**Job**
Each of the entries below is to be written out exactly, and the images skipped.

Pictures with lens parameters:
▬▬▬▬▬▬▬▬▬▬
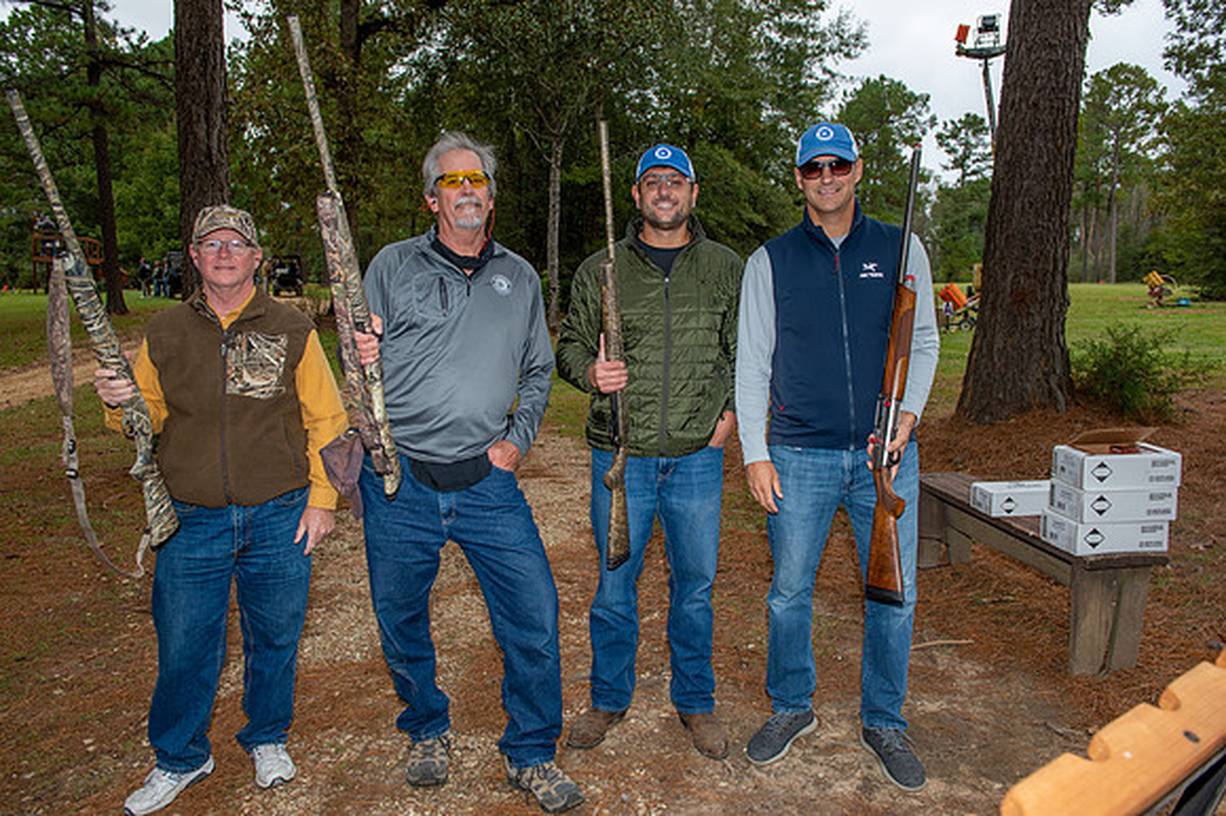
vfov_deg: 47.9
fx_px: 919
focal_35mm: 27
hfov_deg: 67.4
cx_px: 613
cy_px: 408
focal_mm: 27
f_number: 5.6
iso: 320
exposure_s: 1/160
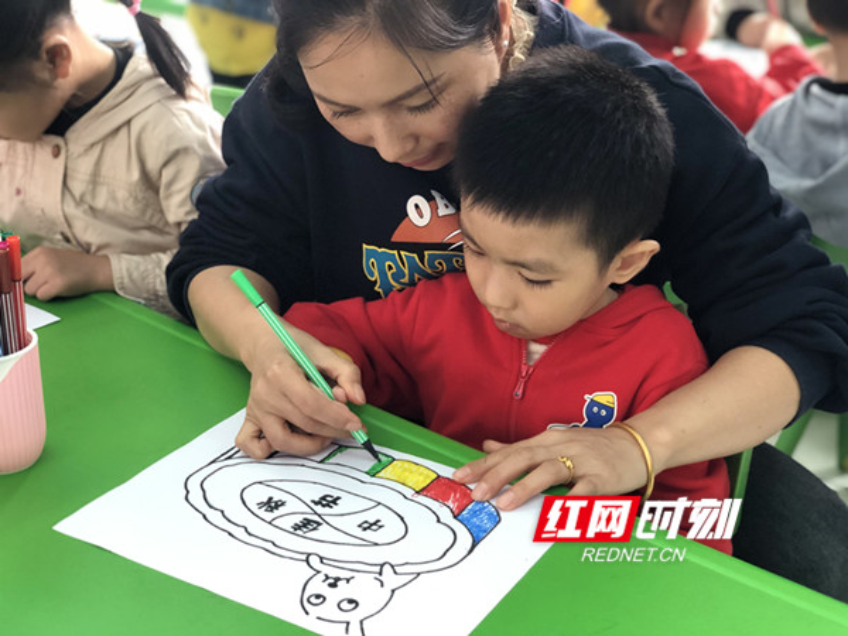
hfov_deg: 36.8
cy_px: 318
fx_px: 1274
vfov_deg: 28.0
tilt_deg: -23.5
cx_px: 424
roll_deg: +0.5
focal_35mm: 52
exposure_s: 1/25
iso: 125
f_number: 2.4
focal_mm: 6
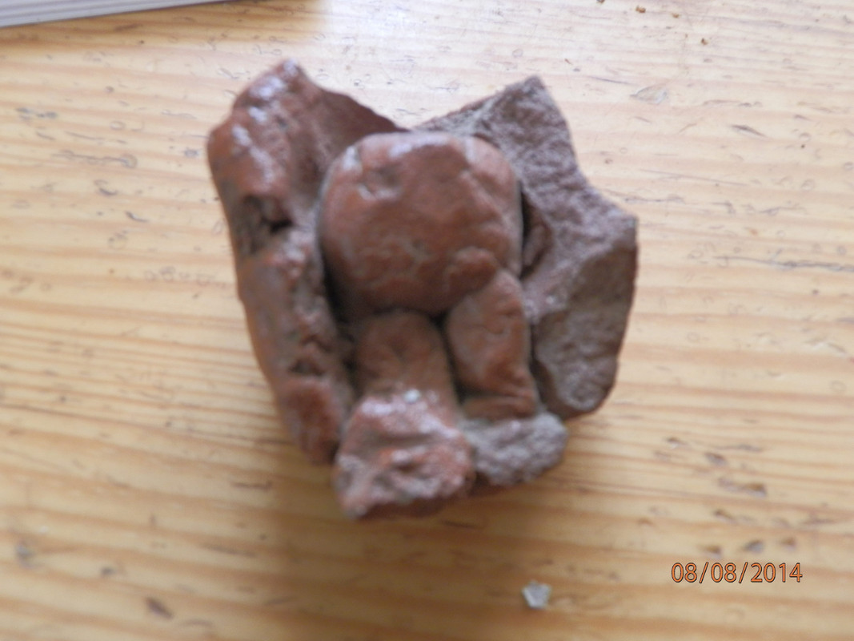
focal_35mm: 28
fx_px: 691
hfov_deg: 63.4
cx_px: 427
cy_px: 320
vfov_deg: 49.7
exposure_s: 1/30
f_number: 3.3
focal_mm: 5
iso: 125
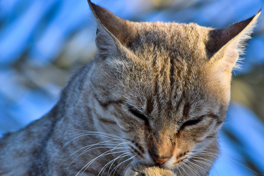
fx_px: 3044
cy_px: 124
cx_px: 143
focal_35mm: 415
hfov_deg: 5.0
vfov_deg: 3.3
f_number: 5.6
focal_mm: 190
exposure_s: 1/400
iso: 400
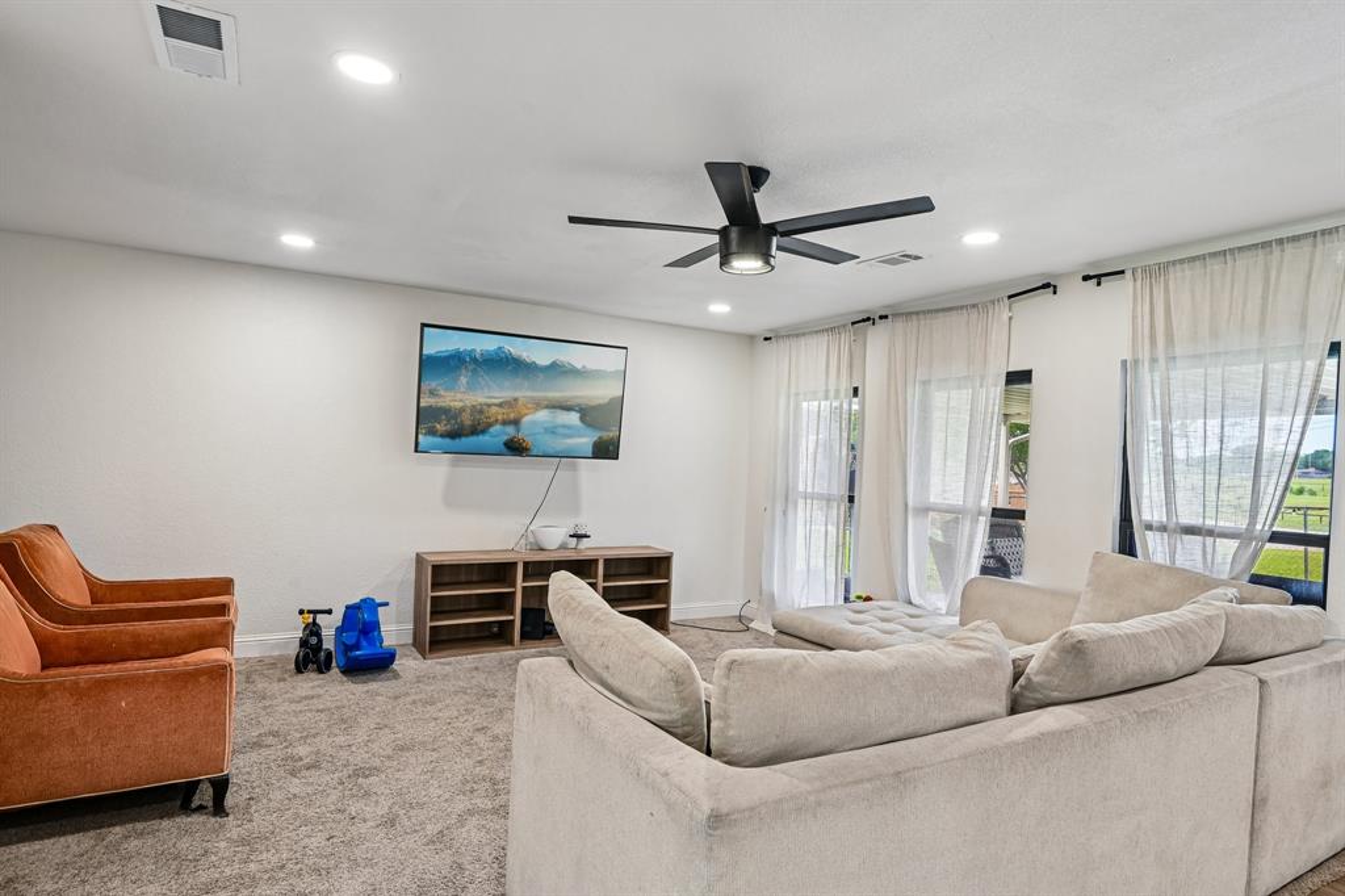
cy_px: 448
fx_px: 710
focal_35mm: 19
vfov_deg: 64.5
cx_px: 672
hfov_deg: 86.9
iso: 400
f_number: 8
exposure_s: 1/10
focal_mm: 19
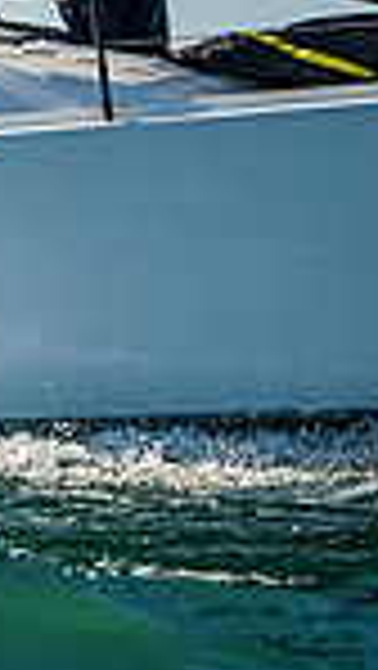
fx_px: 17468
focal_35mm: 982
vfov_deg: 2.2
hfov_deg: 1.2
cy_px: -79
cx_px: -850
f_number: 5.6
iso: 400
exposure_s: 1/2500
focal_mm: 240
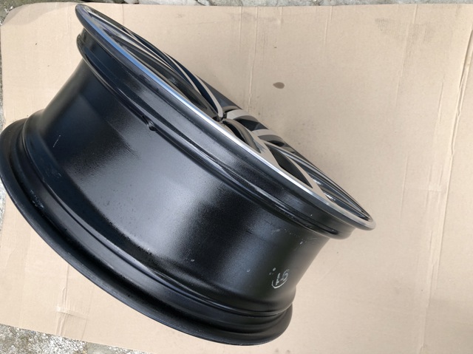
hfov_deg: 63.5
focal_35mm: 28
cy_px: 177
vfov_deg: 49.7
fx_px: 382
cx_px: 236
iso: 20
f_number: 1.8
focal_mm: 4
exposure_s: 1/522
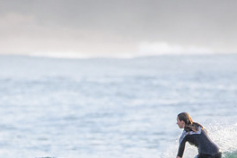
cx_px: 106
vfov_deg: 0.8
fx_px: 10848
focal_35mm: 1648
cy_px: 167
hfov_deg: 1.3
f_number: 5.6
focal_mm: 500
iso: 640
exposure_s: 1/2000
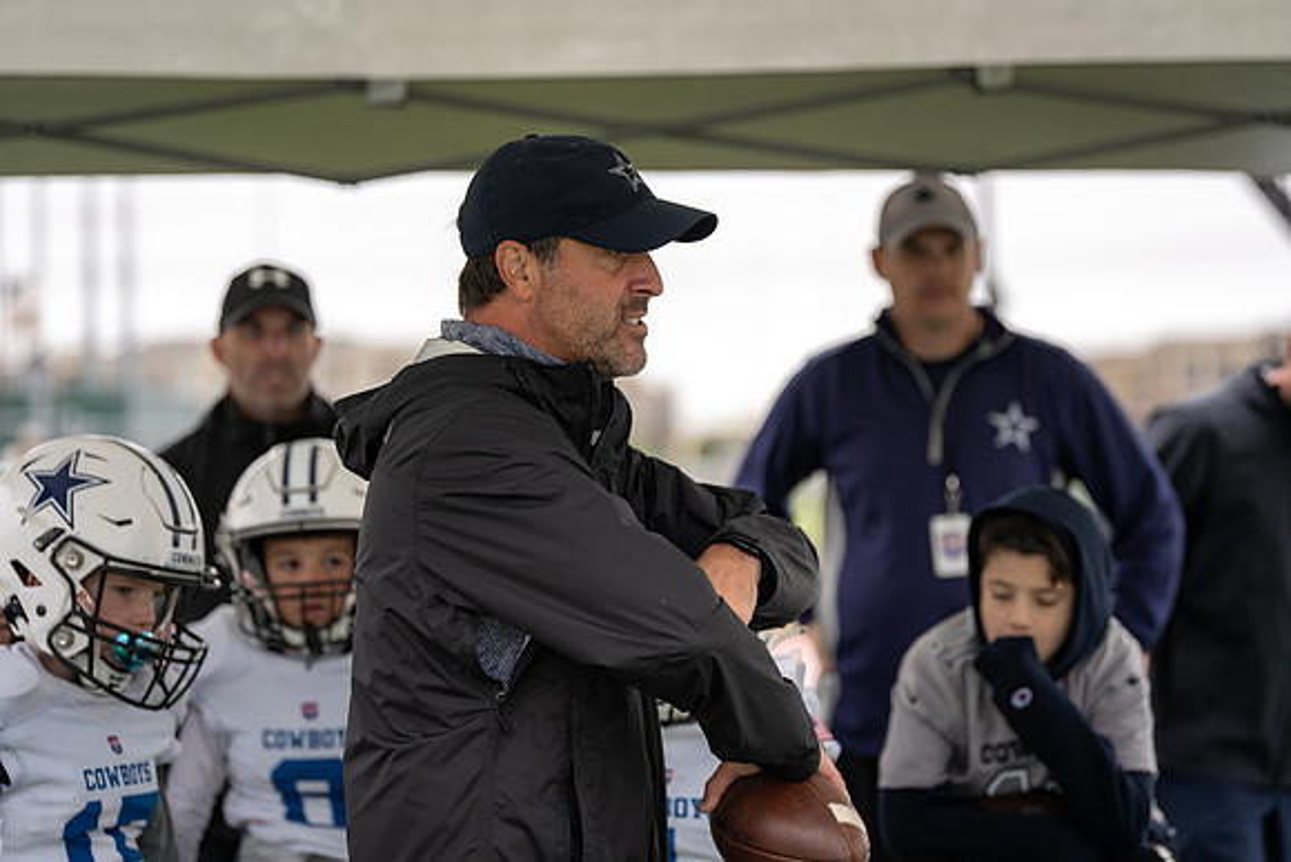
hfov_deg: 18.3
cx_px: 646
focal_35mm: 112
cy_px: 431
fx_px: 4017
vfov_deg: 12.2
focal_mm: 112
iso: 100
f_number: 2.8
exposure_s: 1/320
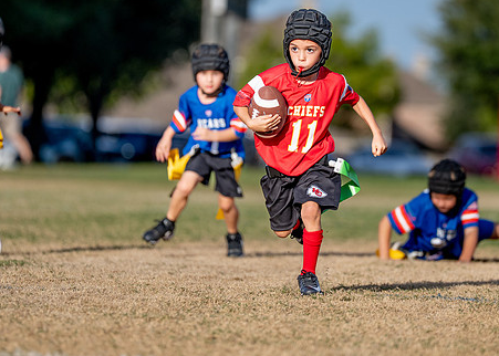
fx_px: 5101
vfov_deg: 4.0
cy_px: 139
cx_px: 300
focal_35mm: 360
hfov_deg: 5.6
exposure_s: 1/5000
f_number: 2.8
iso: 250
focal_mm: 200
▬▬▬▬▬▬▬▬▬▬
**Response for this exercise**
vfov_deg: 47.9
fx_px: 919
focal_35mm: 27
hfov_deg: 67.4
cx_px: 613
cy_px: 408
focal_mm: 27
f_number: 5.6
iso: 320
exposure_s: 1/160
hfov_deg: 36.8
cy_px: 318
fx_px: 1274
vfov_deg: 28.0
tilt_deg: -23.5
cx_px: 424
roll_deg: +0.5
focal_35mm: 52
exposure_s: 1/25
iso: 125
f_number: 2.4
focal_mm: 6
focal_35mm: 28
fx_px: 691
hfov_deg: 63.4
cx_px: 427
cy_px: 320
vfov_deg: 49.7
exposure_s: 1/30
f_number: 3.3
focal_mm: 5
iso: 125
fx_px: 3044
cy_px: 124
cx_px: 143
focal_35mm: 415
hfov_deg: 5.0
vfov_deg: 3.3
f_number: 5.6
focal_mm: 190
exposure_s: 1/400
iso: 400
cy_px: 448
fx_px: 710
focal_35mm: 19
vfov_deg: 64.5
cx_px: 672
hfov_deg: 86.9
iso: 400
f_number: 8
exposure_s: 1/10
focal_mm: 19
fx_px: 17468
focal_35mm: 982
vfov_deg: 2.2
hfov_deg: 1.2
cy_px: -79
cx_px: -850
f_number: 5.6
iso: 400
exposure_s: 1/2500
focal_mm: 240
hfov_deg: 63.5
focal_35mm: 28
cy_px: 177
vfov_deg: 49.7
fx_px: 382
cx_px: 236
iso: 20
f_number: 1.8
focal_mm: 4
exposure_s: 1/522
cx_px: 106
vfov_deg: 0.8
fx_px: 10848
focal_35mm: 1648
cy_px: 167
hfov_deg: 1.3
f_number: 5.6
focal_mm: 500
iso: 640
exposure_s: 1/2000
hfov_deg: 18.3
cx_px: 646
focal_35mm: 112
cy_px: 431
fx_px: 4017
vfov_deg: 12.2
focal_mm: 112
iso: 100
f_number: 2.8
exposure_s: 1/320
fx_px: 5101
vfov_deg: 4.0
cy_px: 139
cx_px: 300
focal_35mm: 360
hfov_deg: 5.6
exposure_s: 1/5000
f_number: 2.8
iso: 250
focal_mm: 200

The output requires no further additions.